In a 2 1/2-page letter to Hannemann, Carpenter complained that the mayor and his campaign committee decided not to sponsor a breakfast it was expected to host, “created turmoil” by hosting a competing campaign event that drew delegates away from Resolution Committee meetings, breached an agreement on the time for the mayor’s speech to the convention, ignored the time limit on the speech despite repeated warnings and tried to bamboozle hotel audiovisual people into playing an unauthorized campaign disc after the Hannemann speech.

“Working with your campaign representatives at times became cumbersome and created confusion,” Carpenter said. “Misunderstandings between your campaign representatives and the convention committee were numerous.”

Carpenter said that even after the Hannemann campaign was asked to avoid having its Friday night event interfere with the Resolutions Committee, the campaign placed invitations on the chairs of all the committee meeting rooms.

“At minimum, your Friday function represented a ‘distraction’ while at worst it was disrespectful of the very core reasons for the Friday night Democratic Party’s convention meetings — the serious participation of convention delegates engaged in developing Democratic Party principles,” Carpenter said.

He said the Hannemann campaign insisted on a written agreement for the time of Hannemann’s speech, then breached it.

“The written agreement stated that you would speak for five minutes with 1-2 minutes of ‘wiggle room.’ In fact, you spoke for 12 minutes and even when called on subtly three times by me (‘… Mufi, Pau’) to wrap up your remarks, you did not.

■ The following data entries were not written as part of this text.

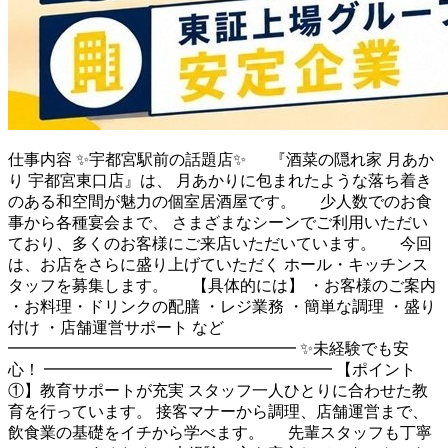
仕事内容
✨宇都宮駅前の話題店✨ 『酒菜の隠れ家 月あか
り 宇都宮東口店』は、 月あかりに包まれたような落ち着き
のある和空間が魅力の個室居酒屋です。 少人数でのお食
事から各種宴会まで、 さまざまなシーンでご利用いただい
ており、多くのお客様にご来店いただいています。 今回
は、お店をさらに盛り上げていただく ホール・キッチンス
タッフを募集します。 【具体的には】 ・お客様のご案内
・お料理・ドリンクの配膳 ・レジ業務 ・簡単な調理 ・盛り
付け ・店舗運営サポート など
━━━━━━━━━━━━━━━━━━ ✨未経験でも安
心！ ━━━━━━━━━━━━━━━━━━ 【ポイント
①】教育サポートが充実 スタッフ一人ひとりに合わせた教
育を行っています。 接客マナーから調理、店舗運営まで、
飲食業の基礎をイチから学べます。 先輩スタッフも丁寧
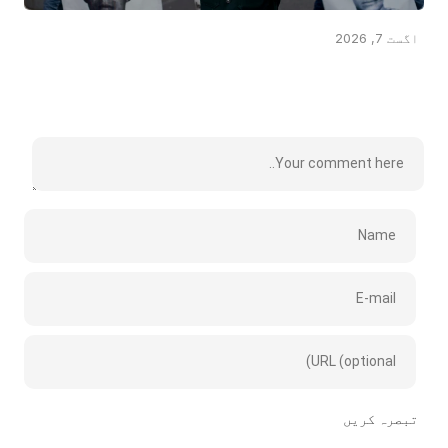
اگست 7, 2026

“In addition, during your speech your representative approached the Hilton’s AV people and gave them a disc to play at the end of your speech and informed the Hilton people that the convention committee had approved it. Hilton people checked and discovered that no such arrangements had been made or approved to place special for music for you and they did not. This representing yourself to the Hilton AV people was inappropriate; putting our people in the position of having to tell Hilton that no arrangements had been made was embarrassing for all concerned.”

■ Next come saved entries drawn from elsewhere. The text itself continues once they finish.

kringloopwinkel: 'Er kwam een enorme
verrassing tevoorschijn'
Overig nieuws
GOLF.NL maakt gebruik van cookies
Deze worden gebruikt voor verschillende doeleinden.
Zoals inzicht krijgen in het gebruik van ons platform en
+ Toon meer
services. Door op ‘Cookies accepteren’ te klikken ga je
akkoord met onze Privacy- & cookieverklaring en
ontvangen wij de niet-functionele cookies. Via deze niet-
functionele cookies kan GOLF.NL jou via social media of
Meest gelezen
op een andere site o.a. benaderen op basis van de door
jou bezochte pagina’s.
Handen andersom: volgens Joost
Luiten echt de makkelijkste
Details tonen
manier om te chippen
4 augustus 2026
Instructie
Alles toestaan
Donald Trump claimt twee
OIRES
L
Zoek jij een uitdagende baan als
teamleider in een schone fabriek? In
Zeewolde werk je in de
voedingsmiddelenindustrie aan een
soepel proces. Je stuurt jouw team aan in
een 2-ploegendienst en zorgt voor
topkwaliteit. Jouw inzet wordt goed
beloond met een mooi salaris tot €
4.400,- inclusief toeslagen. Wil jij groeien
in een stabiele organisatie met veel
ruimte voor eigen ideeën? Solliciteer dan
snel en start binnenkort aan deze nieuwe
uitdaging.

Carpenter expressed disappointment that Hannemann didn’t participate in the nitty-gritty of the convention’s work.

“In your speech you spoke about your mentors, specifically Senator Inouye and Governor Waihe’e; both excellent examples of outstanding, committed Democrats. For your information, both Senator Inouye and Governor Waihe’e participated in many aspects of the 2010 convention, voting on resolutions, SSC members, national committeeman and state convention chair elections.

“It was a privilege for me to be able to look out over the delegation and see these two men sitting at the table with the delegates from their districts and precincts. Had you followed the examples you cited, I am sure that the delegates from your district and precinct would have enjoyed having you sit with them and share your views on the platform, resolutions and changes to the party’s constitution, as well.”

As party chairman, Carpenter says he’s neutral in the primary contest for governor between Hannemann and former U.S. Rep. Neil Abercrombie. When Carpenter served in the state Senate in the early 1980s, he and Abercrombie were both members of a faction led by Ben Cayetano.